WHAT YOU SHOULD DO
Pull every line with "left" from the data.

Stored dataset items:
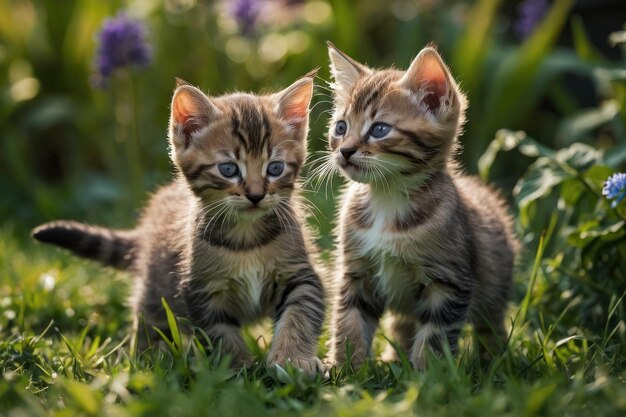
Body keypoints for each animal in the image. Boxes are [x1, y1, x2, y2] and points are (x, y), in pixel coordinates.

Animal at [33, 72, 326, 374]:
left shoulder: (300, 275)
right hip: (155, 290)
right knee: (148, 321)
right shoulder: (200, 290)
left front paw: (293, 359)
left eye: (275, 168)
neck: (247, 237)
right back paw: (148, 359)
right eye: (229, 169)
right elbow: (219, 333)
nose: (256, 195)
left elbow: (300, 314)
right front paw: (235, 368)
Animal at [324, 41, 516, 368]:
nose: (345, 151)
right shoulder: (356, 272)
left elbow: (434, 336)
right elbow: (349, 321)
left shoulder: (450, 281)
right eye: (340, 127)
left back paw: (494, 360)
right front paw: (345, 368)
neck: (386, 198)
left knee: (490, 325)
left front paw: (427, 374)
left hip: (495, 284)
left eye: (379, 129)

ANSWER FOR THE TASK
left shoulder: (300, 275)
left front paw: (293, 359)
left eye: (275, 168)
left elbow: (300, 314)
left elbow: (434, 336)
left shoulder: (450, 281)
left back paw: (494, 360)
left knee: (490, 325)
left front paw: (427, 374)
left hip: (495, 284)
left eye: (379, 129)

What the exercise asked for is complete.